WHAT THE EXERCISE ASKS:
Only a number is expected in reply: the number of lines below that include the word "replaceable".

MATERIAL FOR THE TASK:

--------

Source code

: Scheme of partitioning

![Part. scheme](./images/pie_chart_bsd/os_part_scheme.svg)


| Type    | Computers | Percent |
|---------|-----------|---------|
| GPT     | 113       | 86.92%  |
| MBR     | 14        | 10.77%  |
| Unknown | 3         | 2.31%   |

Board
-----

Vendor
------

--------

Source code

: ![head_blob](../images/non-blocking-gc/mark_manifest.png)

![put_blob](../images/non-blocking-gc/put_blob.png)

--------

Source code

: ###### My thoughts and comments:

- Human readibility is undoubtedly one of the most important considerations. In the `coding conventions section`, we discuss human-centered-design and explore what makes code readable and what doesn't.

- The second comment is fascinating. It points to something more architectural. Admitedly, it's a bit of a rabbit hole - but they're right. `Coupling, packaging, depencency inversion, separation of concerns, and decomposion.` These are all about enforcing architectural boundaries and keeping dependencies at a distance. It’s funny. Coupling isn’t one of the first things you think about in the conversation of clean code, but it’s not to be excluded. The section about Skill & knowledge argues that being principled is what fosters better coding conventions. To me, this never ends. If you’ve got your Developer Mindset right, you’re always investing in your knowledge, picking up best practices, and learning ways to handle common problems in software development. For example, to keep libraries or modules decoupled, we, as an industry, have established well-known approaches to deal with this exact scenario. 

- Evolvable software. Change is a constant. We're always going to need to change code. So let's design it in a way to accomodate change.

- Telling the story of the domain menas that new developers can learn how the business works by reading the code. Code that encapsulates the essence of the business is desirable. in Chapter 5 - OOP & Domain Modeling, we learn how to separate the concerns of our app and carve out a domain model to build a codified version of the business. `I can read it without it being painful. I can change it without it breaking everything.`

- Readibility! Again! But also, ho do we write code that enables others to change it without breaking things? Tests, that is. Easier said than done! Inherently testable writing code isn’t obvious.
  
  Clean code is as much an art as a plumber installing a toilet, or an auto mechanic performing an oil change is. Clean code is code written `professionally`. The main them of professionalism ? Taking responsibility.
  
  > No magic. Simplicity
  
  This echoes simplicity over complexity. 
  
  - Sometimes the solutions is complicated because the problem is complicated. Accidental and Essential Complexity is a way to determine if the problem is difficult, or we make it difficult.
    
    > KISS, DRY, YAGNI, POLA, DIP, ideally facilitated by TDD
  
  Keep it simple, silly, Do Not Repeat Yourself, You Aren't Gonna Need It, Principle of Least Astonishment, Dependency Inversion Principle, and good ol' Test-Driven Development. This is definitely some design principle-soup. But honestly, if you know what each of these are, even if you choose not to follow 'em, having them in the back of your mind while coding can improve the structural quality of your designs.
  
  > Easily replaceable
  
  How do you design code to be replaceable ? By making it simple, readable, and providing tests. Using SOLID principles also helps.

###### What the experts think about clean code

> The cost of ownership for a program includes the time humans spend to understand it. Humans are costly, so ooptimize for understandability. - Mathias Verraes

--------

RESULT OF THIS EXERCISE:
2